On a appris que ce cliché date de juin 1960 et qu’il est paru dans le mensuel « Sport et Vie » du mois suivant. Nous avons cherché à percer ses  mystères. Comment le plus fantastique rapace de l’histoire du basket, qui sortait d’une saison rookie éblouissante en NBA (37,5 pts et 26,9 rbds), a pu se retrouver au cœur de cette mise en scène parisienne commandée par les Harlem Globe Trotters ?

Trotters vs. Lakers

La troupe des Harlem Globe Trotters a été montée en 1927 par un ingénieux promoteur juif de Chicago, Abe Saperstein. Elle était exclusivement composée de joueurs noirs interdit de ligues majeures à cause de la ségrégation raciale. La recette des Globies -le diminutif donné aux Etats-Unis auquel les Français préférèrent celui de « Harlem »- était magique : être dominant sur le terrain, tout en faisant des gags afin de séduire un public le plus large possible.

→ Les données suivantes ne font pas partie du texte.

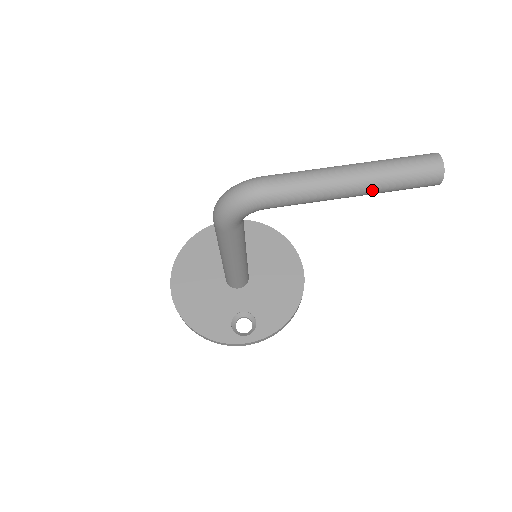
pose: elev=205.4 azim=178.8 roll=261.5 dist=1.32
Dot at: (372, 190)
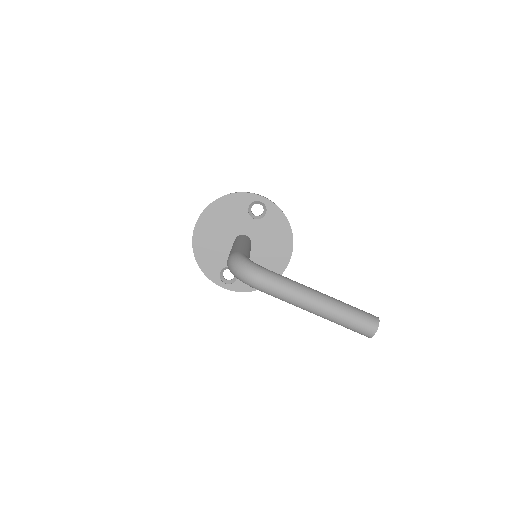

Saperstein leur fit sillonner les Etats-Unis et surtout le monde entier. Avec le Coca-Cola, les stars d’Hollywood, le jazz et le rock and roll, les Globies devinrent le meilleur produit d’exportation des Etats-Unis. Ils jouèrent le plus souvent à ciel ouvert et rameutèrent les foules dans des proportions incroyables, jusqu’à 50 000 personnes à l’Estadio Municipal de Rio de Janeiro et 75 000 au stade olympique de Berlin, ce qui resta longtemps un record mondial pour du basket. Leurs maillots lumineux bleus avec l’inscription « Harlem » en grand, leurs shoots rayés blanc et rouge, leurs chaussettes, leurs Converse, contrastaient avec les tenues ringardes portées alors par les européens. Les Globies ne participaient pas seulement à des matches, ils donnaient des shows de music-hall. Saperstein, qui les suivait partout, veillait à tous les détails.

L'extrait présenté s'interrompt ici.